Naturally, protectionist policies worsen this pressure. If people can’t sell their wares into foreign markets, they’re more inclined to relocate in search of better economic prospects. Unhampered trade, not NAFTA, might diminish this pressure.

UPDATE I: Huggs, Canadians are as socialist as Americans, maybe more. But their leaders are less treacherous than ours. Because of this, “Canada’s balance sheet is healthier than those of other developed nations,” the US included. naturally, Canadians prefer Obama to Harper, but that doesn’t change the fact that they’re doing quite well as we struggle.

From the Frontier Center comes news that in Canada, private property rights are better respected than in the US.

The Frontier Centre for Public Policy, along with the International Property Rights Alliance, today released the 2012 International Property Rights Index (IPRI). The 2012 Index, measures the protection of property rights in 130 countries. …On a worldwide ranking of one to ten—the higher scores reflecting a greater protection of property—IPRI scores ranged from Finland with 8.6, to Yemen with a score of just 2.8. In 2012, Canada maintained its position as the highest ranking country in the Western hemisphere and is seen as a model of stability, with increased scores in the Access to Loans sub-component of its Physical Property Rights (PPR) score. Overall, Canada was 10th. (The United States was 18th.)

In Brief:

* 130 countries were surveyed in 2012 IPRI.
* Finland scores highest in protection of property; Canada defeated by Netherlands for 9th place by only 0.1
* Canada, at 12th place, scores higher than the United States (at 18th)

UPDATE II: Canada’s center-right government plans to implement and austerity budget, raising “the retirement age and making major public service cuts. “Ottawa’s debt-to-GDP ratio remains the lowest in the Group of Seven industrialized nations. Canada is one of only two G7 nations to have recouped all the jobs lost during the global recession.”

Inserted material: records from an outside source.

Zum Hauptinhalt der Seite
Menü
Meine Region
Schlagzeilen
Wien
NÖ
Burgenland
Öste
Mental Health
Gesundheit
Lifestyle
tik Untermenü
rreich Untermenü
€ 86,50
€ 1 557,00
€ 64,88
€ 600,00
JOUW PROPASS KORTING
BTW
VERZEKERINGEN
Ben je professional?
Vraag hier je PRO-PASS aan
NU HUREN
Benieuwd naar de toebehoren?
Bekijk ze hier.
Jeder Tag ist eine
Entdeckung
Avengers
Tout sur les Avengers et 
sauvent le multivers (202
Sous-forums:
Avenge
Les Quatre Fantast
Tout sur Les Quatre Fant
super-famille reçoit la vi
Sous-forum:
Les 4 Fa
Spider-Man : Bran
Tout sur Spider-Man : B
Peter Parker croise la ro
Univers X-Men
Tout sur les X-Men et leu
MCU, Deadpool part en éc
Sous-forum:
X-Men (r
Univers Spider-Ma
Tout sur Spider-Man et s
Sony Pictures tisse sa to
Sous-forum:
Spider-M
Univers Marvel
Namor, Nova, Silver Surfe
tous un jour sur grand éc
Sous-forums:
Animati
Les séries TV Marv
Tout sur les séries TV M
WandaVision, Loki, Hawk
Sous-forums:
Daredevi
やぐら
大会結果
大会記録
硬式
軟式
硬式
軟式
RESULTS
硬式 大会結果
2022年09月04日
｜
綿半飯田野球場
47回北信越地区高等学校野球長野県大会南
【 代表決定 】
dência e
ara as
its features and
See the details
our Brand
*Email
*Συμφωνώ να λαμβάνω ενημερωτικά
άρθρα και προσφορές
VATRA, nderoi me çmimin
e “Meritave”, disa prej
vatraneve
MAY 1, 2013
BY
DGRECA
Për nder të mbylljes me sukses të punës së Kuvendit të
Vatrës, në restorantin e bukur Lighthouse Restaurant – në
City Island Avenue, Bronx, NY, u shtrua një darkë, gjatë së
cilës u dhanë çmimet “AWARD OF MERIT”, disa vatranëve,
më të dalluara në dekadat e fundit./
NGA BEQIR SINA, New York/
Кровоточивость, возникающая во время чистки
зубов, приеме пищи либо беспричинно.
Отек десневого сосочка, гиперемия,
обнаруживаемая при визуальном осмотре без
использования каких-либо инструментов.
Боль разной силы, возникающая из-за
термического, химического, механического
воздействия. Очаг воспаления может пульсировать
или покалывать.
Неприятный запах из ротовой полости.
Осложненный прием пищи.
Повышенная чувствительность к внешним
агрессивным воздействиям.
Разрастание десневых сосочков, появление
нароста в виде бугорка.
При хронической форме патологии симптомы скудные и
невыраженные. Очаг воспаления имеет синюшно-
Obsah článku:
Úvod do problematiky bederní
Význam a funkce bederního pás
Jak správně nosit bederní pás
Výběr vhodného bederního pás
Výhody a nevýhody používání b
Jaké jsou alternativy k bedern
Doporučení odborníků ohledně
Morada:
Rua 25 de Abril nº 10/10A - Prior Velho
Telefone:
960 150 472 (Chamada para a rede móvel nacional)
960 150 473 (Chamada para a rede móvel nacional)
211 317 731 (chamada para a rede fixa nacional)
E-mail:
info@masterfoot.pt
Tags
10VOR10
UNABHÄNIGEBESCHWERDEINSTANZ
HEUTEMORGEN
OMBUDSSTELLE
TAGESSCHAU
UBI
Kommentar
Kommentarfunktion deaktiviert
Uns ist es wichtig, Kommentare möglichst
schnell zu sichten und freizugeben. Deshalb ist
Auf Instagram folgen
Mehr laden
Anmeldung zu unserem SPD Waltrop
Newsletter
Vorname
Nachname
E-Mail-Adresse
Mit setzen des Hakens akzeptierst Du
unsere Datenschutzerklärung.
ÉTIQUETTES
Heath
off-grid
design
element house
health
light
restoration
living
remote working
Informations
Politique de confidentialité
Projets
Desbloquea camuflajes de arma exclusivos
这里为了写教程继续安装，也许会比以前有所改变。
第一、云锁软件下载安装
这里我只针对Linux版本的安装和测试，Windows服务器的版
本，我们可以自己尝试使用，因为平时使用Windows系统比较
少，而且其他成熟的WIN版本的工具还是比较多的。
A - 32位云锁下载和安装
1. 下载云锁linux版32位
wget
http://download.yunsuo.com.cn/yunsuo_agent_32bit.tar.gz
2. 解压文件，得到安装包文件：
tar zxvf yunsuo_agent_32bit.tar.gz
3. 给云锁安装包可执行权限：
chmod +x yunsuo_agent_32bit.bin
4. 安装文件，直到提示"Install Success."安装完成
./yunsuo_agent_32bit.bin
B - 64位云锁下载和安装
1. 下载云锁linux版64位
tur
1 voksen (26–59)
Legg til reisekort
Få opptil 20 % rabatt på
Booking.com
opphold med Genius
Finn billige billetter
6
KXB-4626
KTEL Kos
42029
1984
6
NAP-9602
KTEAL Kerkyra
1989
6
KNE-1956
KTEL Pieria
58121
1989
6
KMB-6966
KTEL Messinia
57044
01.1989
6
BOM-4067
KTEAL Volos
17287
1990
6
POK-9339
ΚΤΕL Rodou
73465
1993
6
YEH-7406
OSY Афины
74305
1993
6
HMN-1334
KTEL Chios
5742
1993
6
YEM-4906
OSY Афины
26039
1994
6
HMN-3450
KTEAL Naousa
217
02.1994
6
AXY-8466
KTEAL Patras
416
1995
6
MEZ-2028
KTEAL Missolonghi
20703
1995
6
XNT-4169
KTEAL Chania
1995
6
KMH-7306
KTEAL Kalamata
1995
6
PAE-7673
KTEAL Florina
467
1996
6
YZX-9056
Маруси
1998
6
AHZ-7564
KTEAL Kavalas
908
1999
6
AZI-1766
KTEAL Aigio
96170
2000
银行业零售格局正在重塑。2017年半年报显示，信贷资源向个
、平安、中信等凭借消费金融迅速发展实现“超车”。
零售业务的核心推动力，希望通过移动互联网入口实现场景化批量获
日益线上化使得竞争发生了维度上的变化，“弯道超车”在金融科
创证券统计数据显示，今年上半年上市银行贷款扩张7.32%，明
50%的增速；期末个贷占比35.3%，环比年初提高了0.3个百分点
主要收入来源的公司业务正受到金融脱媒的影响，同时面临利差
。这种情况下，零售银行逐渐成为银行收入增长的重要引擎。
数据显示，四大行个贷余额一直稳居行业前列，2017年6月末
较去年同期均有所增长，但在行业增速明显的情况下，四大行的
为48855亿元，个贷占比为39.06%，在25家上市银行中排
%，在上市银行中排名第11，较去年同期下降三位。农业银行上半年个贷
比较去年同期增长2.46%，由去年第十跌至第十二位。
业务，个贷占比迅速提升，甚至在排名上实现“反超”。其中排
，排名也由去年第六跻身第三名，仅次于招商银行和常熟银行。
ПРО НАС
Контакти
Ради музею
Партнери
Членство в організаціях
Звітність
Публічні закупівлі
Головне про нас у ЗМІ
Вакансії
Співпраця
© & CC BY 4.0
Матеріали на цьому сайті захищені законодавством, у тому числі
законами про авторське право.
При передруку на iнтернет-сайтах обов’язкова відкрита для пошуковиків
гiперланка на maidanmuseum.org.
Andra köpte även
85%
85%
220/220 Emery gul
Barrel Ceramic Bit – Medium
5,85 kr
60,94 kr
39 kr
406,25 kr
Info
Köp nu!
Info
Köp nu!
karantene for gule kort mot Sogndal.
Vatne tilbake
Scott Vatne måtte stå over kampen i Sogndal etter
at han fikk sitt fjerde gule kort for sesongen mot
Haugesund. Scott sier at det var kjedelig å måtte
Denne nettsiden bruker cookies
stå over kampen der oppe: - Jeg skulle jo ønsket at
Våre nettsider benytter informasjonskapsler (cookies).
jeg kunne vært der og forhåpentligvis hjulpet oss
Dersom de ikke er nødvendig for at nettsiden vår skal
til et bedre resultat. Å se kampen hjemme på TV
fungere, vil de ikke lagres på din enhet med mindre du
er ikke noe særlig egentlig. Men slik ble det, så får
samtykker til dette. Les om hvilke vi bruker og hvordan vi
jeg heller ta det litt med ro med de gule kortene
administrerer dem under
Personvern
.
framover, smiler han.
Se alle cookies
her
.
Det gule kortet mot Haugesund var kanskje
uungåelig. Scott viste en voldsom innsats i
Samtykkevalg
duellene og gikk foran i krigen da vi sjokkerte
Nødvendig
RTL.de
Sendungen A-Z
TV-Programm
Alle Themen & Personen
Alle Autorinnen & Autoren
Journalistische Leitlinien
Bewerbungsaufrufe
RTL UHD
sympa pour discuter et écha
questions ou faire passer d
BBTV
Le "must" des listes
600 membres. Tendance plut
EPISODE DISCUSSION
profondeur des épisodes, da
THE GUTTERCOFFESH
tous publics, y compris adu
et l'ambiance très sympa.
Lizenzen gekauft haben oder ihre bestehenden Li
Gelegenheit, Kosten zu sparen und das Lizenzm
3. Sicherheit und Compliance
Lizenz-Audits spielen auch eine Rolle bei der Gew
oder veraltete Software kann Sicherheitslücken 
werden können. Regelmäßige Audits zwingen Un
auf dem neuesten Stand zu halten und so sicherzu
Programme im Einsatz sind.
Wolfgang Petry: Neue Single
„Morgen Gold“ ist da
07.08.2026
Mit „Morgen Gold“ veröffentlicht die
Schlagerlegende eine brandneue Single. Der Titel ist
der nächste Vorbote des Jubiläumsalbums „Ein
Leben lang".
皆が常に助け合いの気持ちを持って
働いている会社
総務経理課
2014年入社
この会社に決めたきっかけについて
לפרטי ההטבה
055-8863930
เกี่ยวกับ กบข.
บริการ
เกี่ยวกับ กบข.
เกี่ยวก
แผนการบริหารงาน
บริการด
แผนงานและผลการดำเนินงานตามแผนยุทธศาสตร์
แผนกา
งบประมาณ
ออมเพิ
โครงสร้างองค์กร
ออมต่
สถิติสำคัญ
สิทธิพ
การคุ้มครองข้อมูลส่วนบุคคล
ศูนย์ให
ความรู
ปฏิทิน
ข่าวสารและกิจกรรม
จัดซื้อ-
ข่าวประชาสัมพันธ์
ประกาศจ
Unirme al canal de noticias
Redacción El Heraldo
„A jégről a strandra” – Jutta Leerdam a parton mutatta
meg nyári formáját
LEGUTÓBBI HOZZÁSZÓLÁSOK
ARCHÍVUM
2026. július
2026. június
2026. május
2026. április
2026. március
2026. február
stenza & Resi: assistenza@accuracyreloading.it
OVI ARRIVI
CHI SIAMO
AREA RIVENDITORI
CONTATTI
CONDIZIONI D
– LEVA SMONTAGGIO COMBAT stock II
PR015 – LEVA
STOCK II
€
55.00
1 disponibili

UPDATE III (April 3): CANADA IMPERILED BY US ‘PROTECTION.’ ‘Derek’s argument, below, about Canada not having the burdens of defending itself and the world because saintly Uncle Sam carries the load for her is a bogus argument, the premise of which is that American interventions protect Canada and the world from harm and reduce costs for beneficiaries of this ‘protection.’ To the extent that Canada has been our lap dog in war—to that extent it has harmed its standing and safety in the world. By the way, this false argument is routinely made at National Review too.